Let $f:X\to Y$ be a continuous map, and let $M_f = (X\times I) \sqcup Y)/(x,0)\sim f(x)$ be its mapping cylinder.
Then the inclusion $X\to M_f$ is a cofibration.
My attempt:
Using the following theorem from Bredon seems like the most promising route:
1.5. Theorem. Assume that $A \subset X$ is closed and that there exist a neighbourhood $U$ of $A$ and a map $\phi : X \to I$, such that:
- $A = \phi ^{-1} (0)$;
- $\phi (X \setminus U) = \{ 1 \}$;
- $U$ deforms to $A$ through $X$ with $A$ fixed. That is, there is a map $H : U \times I \to X$ such that $H(a,t) = a \ \forall a \in A$, $H(u,0) = u$, and $H(u,1) \in A \ \forall u \in U$.
Then the inclusion $A \hookrightarrow X$ is a cofibration. The converse also holds.
Let us define a map $$\phi: M_f \to I, \quad (x,t)\mapsto \min(1,2-2t);\,\, y\mapsto 1$$
Then $\phi^{-1}(0) = X \times \{1\}$. Let $U$ be the upper half of the mapping cylinder. Then $\phi(U^c) = \{1\}$. Also, $X\times \{1\}$ is a strong deformation retract of $U$ I think.
So, by the theorem, the inclusion $X\to M_f$ is a cofibration.
I'm not sure if I'm on the right track. Is there a better way to do this? Is my way correct?
Best Answer
As the OP was asking for it, here's a rigorous argument as to why $X\times\{1\}$ is a deformation retract of $U$.

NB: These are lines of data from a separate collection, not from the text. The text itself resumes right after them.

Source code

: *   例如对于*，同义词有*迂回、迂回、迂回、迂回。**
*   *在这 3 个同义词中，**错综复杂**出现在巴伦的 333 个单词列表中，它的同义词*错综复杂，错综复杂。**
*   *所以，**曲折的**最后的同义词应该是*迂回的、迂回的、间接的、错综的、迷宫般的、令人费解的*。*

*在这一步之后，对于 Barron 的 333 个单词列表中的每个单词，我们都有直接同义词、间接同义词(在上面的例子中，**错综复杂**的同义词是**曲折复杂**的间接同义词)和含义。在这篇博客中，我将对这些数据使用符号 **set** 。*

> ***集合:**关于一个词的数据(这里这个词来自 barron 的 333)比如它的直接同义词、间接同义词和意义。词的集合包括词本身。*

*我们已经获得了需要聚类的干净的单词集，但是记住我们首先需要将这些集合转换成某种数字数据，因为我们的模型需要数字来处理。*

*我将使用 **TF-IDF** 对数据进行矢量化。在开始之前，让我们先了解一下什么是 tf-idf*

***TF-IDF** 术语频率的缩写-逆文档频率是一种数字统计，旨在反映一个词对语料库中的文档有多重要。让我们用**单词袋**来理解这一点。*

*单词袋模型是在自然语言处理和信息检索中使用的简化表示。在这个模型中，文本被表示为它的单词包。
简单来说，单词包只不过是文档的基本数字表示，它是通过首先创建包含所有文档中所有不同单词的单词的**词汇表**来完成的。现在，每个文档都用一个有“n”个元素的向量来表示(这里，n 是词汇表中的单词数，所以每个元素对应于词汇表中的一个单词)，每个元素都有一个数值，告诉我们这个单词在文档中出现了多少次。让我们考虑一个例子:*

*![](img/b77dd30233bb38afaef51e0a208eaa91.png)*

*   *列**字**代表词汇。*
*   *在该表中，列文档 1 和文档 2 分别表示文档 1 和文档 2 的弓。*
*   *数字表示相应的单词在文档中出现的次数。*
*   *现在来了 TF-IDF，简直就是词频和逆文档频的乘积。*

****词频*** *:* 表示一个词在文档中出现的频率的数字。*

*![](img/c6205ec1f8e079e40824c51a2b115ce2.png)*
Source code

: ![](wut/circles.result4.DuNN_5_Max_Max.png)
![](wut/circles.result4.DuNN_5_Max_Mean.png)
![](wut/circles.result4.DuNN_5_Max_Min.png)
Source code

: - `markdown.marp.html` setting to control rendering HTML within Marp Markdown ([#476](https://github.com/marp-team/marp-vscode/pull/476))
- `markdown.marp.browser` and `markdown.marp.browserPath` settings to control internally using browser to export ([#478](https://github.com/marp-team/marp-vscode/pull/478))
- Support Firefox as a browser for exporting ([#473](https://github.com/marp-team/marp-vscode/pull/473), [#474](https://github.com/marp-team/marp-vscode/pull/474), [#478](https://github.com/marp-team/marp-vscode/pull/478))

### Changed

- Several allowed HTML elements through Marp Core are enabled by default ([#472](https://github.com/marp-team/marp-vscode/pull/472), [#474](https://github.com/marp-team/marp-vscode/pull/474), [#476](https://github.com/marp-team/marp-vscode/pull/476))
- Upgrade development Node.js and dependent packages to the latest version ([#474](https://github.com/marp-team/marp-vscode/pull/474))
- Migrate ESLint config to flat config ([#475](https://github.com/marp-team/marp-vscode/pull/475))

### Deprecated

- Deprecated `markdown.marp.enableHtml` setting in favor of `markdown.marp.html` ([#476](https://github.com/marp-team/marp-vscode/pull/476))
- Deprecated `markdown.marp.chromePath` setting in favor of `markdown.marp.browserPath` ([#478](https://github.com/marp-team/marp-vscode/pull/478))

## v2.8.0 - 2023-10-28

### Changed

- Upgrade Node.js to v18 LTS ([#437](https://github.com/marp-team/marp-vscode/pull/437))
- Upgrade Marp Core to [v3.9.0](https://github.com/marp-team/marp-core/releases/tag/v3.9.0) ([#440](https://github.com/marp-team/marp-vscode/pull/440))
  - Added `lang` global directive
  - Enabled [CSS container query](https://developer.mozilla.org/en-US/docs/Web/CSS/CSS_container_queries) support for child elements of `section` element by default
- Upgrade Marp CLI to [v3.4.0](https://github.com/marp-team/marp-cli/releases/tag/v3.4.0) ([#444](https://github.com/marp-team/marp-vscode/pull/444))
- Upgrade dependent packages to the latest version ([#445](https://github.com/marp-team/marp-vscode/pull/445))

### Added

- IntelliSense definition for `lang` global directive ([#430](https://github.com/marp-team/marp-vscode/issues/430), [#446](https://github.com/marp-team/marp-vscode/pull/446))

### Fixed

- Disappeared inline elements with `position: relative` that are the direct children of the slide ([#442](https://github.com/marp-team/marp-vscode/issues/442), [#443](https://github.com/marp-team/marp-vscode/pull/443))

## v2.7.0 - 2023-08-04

The set $U$ is $X\times\left(\frac12,1\right]$, and its product topology makes it a subspace of $M_f$ since it is open and consists of entire equivalence classes. One possible map $U\times I\to M_f$ deforming $U$ onto $X\times\{1\}$ would be $$(x,s,t)\mapsto (x,t+(1-t)s)$$ as a map $U\times I\to X\times I\to M_f$ or, I you like, a map $U\times I\to U\hookrightarrow M_f$